Science writer, Sharon Begley, sums up the field of
epigenetics this way: “The genes in our cells don’t matter one iota if
they’re not turned on, and there are many things in life that can turn
off bad genes (such as those that raise the risk of breast cancer) . . .
It really is time to stop thinking of our DNA as immutable. Even
thinking can change it.”
Most people accept the idea that childhood experiences can
influence how we turn out as adults. And you probably don’t need
scientific research to tell you whether the outcome will be better or
worse when kids are treated with love and care. But scientists are now
discovering some of the specific biological mechanisms by which loving
care can change the way our genes are expressed.
Dr. Michael Meaney, a neurologist at McGill University, observed that rats who received extra licking and grooming as babies grew up to be more intelligent and less susceptible to stress than baby rats who received less attention. He then discovered that the well-nurtured rats produced less of a stress hormone called cortisol, and that their hippocampus – a part of the brain involved in mood stress regulation – was more developed.
It’s helpful that scientific research has now confirmed what we already knew – that it’s good to love and care for your children.
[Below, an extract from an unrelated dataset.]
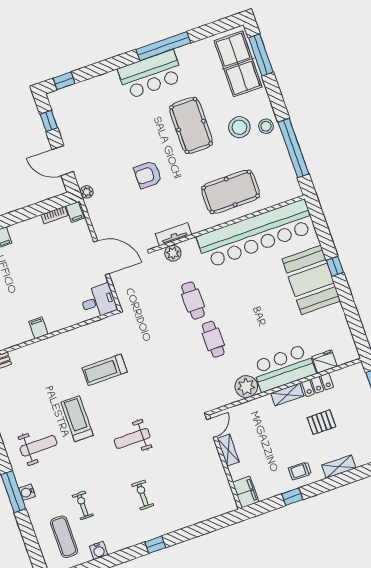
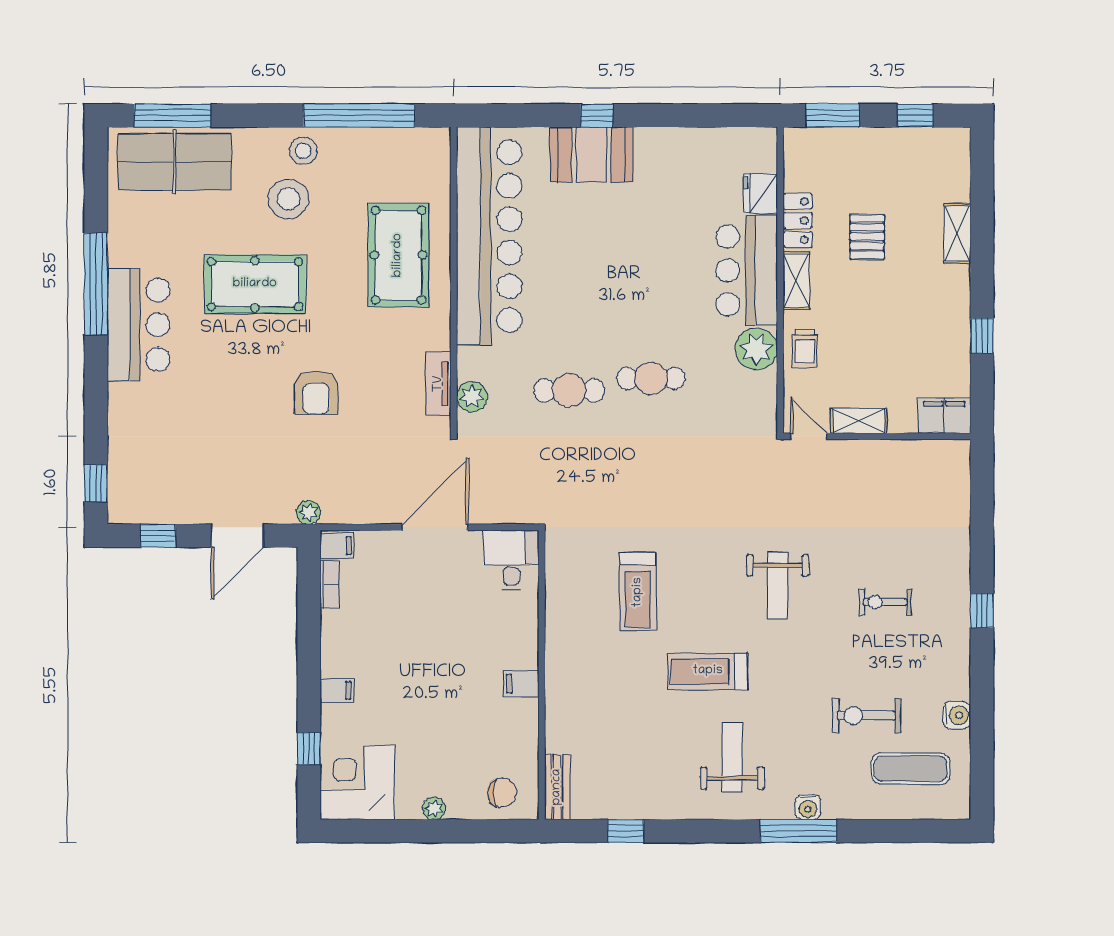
booth: (311, 280) -> (591, 154), width x0.73, depth x0.70
trolley: (300, 471) -> (805, 348), moved
exercise bike: (83, 505) -> (866, 716), width x1.38, depth x1.39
It may also be helpful to know that a number of scientific disciplines have now identified specific qualities which you can develop by training your brain that promote optimal gene expression – qualities like self-awareness, self-regulation, persistence in the face of failure, compassion, and optimism, among others.
If you’ve gotten this far reading through the brain pages on this site, you’ll have no trouble recognizing these as qualities of a balanced, integrated brain!
And now there’s overwhelming evidence that these qualities are also better predictors of future academic and occupational success than a person’s IQ score!